ADL Welcomes Sentencing In Washington, D.C. Hate Crime Case

Washington, D.C., April 12, 2010 … The Anti-Defamation League (ADL) praised the United States Attorney's Office of the District of Columbia on the sentencing of a Virginia man, Christopher McDonald, for his assault on a group of gay women in downtown Washington, D.C. in September 2009.

McDonald, who confronted the group of women with homophobic epithets while they ate pizza on a sidewalk, admitted that he threatened the group and brandished a knife based on his perception of their sexual orientation.
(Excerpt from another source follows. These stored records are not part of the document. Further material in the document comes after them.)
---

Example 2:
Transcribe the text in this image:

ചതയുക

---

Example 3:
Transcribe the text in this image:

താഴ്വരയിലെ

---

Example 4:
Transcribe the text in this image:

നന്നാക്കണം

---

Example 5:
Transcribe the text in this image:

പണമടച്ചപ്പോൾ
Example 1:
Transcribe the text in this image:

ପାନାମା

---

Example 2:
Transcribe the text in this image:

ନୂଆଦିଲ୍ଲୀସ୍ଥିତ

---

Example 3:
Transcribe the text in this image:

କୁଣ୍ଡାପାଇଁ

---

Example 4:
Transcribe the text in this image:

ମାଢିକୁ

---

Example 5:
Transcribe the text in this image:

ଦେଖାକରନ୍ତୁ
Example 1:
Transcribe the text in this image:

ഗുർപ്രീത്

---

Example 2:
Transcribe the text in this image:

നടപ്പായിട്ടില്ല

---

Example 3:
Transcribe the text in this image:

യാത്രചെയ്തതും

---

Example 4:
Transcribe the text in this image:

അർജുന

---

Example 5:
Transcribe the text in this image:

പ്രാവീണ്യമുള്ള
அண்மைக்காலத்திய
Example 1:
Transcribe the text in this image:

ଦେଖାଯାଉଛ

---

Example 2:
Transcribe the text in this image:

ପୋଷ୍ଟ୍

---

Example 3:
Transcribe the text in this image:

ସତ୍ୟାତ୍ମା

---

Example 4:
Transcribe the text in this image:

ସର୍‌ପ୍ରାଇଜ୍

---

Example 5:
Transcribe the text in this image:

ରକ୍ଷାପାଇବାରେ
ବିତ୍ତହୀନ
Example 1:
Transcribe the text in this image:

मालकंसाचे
McDonald, 27, was charged on two criminal counts, and received the one and one half times enhanced penalty for committing a bias-motivated crime in the District of Columbia.

"We commend the U.S. Attorney's Office, as well as the Metropolitan Police Department, for their commitment to securing justice for the victims, and for making it clear that expressions of bigotry and hatred will not be tolerated in the District of Columbia," said Sophie Dornstreich, ADL Assistant Regional Director.
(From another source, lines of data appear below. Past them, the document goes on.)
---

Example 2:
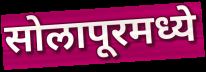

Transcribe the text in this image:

सोलापूरमध्ये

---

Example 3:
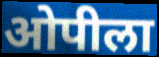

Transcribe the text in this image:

ओपीला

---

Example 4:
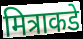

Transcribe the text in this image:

मित्राकडे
"Perpetrators of hate crimes send a message to their victims - and everyone else who shares the victim's characteristics - that minorities are not welcome or safe. Every time the perpetrator of a hate crime is brought to justice, the opposite message is sent loud and clear; that all people, of any nationality, race, sexual orientation, gender, religion, or ethnicity, are welcome, safe, protected, and included in this city."
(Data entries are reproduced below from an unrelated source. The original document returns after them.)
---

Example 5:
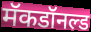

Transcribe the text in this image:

मॅकडॉनल्ड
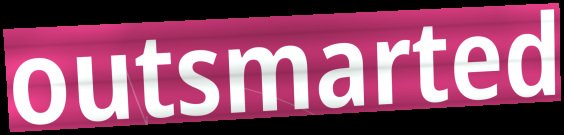
outsmarted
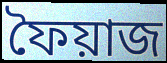
ফৈয়াজ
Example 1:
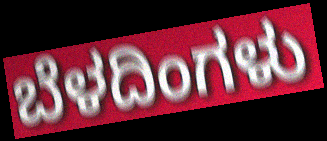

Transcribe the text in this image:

ಬೆಳದಿಂಗಳು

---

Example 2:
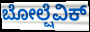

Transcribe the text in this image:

ಬೋಲ್ಷೆವಿಕ್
Hate crime statutes have been adopted by 45 states. Many of those laws are based on a model statute crafted by ADL, which has long been in the forefront of national and state efforts to deter and counteract hate-motivated criminal activity.

The Anti-Defamation League was founded in 1913 to stop the defamation of the Jewish people and to secure justice and fair treatment to all. Today it is the world’s leading organization combating anti-Semitism, exposing hate groups, training law enforcement on hate crimes, developing anti-bias education programs for students, countering cyber-hate and relentlessly pursuing equal rights for all.